Why is it so hard for women to accept that they usually have very little to offer men in platonic friendships?

Anonymous

For the record I am not against men and women being friends. I have one very long time female friend and it works because 1) neither one of us are physically attracted to each other 2) we both respect each other.

But that scenario is rare. Most of the time one person will have feelings for the other person when it’s a man and woman interacting.

I personally see nothing wrong with men and women being friendly. But men usually have a much deeper definition of the word “friend”. We have a pledge of loyalty when we refer to someone as a real friend. Most of us don’t go around calling anybody we just had a pleasant conversation with “a friend”

But why is it so many women naively think they can bond with a straight man the same way they can with another woman? I somewhat understand this with much younger woman in their late teens and early 20s. Many young men have to learn some hard lessons on friéndzone bs. But these young women really don’t know how much pain they are causing. But there is no excuse for a woman past 30 to do that crap to men they know are interested in them.

Even in strictly platonic scenarios usually much more is demanded out of the man. The woman feels more protected, she gets strong logical male advice, she can depend on him for favors (moving heavy objects), at a restaurant a waiter will usually hand the man the bill first.

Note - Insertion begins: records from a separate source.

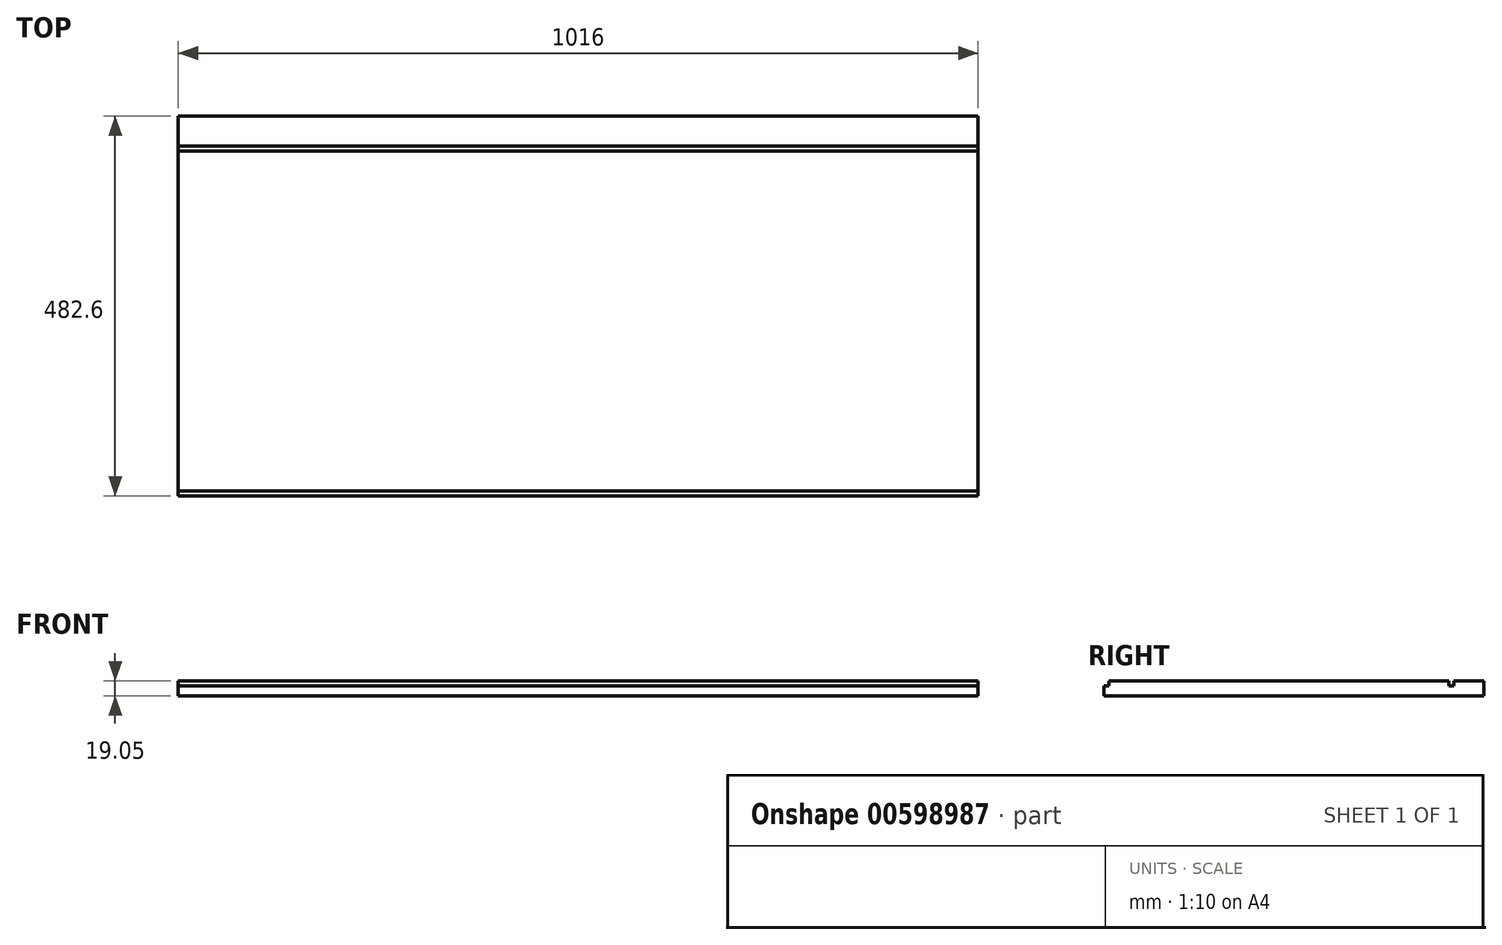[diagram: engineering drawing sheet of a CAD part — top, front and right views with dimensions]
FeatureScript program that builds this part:
annotation { "Feature Type Name" : "Feature", "Feature Type Description" : "" }
export const myFeature = defineFeature(function(context is Context, id is Id, definition is map)
    precondition{}
    {
        {
            var Q0;
            Q0=qCreatedBy(makeId("Top.planeOp"),FACE);
            var sketch = newSketch(context, id + "F0", { "sketchPlane" : qUnion([Q0])});
            skLineSegment(sketch, "E0.bottom", {"start": v(3.46, 11.02) * mm, "end": v(1019.46, 11.02) * mm});
            skLineSegment(sketch, "E0.top", {"start": v(3.46, 493.62) * mm, "end": v(1019.46, 493.62) * mm});
            skLineSegment(sketch, "E0.left", {"start": v(3.46, 11.02) * mm, "end": v(3.46, 493.62) * mm});
            skLineSegment(sketch, "E0.right", {"start": v(1019.46, 11.02) * mm, "end": v(1019.46, 493.62) * mm});
            skSolve(sketch);
        }
        {
            var Q0;
            Q0 = qSketchRegion(id + "F0", true);
            extrude(context, id + "F1", {"entities" : qUnion([Q0]), "depth" : 19.05 * mm, "offsetDistance" : 25.4 * mm});
        }
        {
            var Q0;
            Q0=makeQuery(id+"F1.opExtrude","CAP_FACE",FACE,{"disambiguationData":[OSD([sQuery(id+"F0.wireOp",EDGE,"E0.bottom"),sQuery(id+"F0.wireOp",EDGE,"E0.top"),sQuery(id+"F0.wireOp",EDGE,"E0.left"),sQuery(id+"F0.wireOp",EDGE,"E0.right")])],"isStart":false});
            var sketch = newSketch(context, id + "F2", { "sketchPlane" : qUnion([Q0])});
            skLineSegment(sketch, "E1.bottom", {"start": v(3.46, 455.52) * mm, "end": v(1019.46, 455.52) * mm});
            skLineSegment(sketch, "E1.top", {"start": v(3.46, 449.17) * mm, "end": v(1019.46, 449.17) * mm});
            skLineSegment(sketch, "E1.left", {"start": v(3.46, 455.52) * mm, "end": v(3.46, 449.17) * mm});
            skLineSegment(sketch, "E1.right", {"start": v(1019.46, 455.52) * mm, "end": v(1019.46, 449.17) * mm});
            skLineSegment(sketch, "E2.bottom", {"start": v(3.46, 11.02) * mm, "end": v(1019.46, 11.02) * mm});
            skLineSegment(sketch, "E2.top", {"start": v(3.46, 17.37) * mm, "end": v(1019.46, 17.37) * mm});
            skLineSegment(sketch, "E2.left", {"start": v(3.46, 11.02) * mm, "end": v(3.46, 17.37) * mm});
            skLineSegment(sketch, "E2.right", {"start": v(1019.46, 11.02) * mm, "end": v(1019.46, 17.37) * mm});
            skSolve(sketch);
        }
        {
            var Q0;
            Q0 = qSketchRegion(id + "F2", true);
            extrude(context, id + "F3", {"entities" : qUnion([Q0]), "operationType" : NewBodyOperationType.REMOVE, "oppositeDirection" : true, "depth" : 6.35 * mm, "offsetDistance" : 25.4 * mm});
        }
    });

So what benefit is there in it for a man in this scenario? I guess he can get a female pov, a “wing woman” to play the jealousy game on other women, etc. But really what else can she do for him?

Updates
1 mo
I’m going to delete this question. I admit I have a few hang ups about a string of incidents that happened a few years ago. It wasn’t just one women but different women (all their 30s) who tried to pull this bs on me JUST because I’m a “nice guy”. It’s not that they weren’t interested in dating. That’s disappointing but I have no control over that. It was their confidence of thinking I would be okay with friendzone bullshit that was so insulting.
Why is it so hard for women to accept that they usually have very little to offer men in platonic friendships?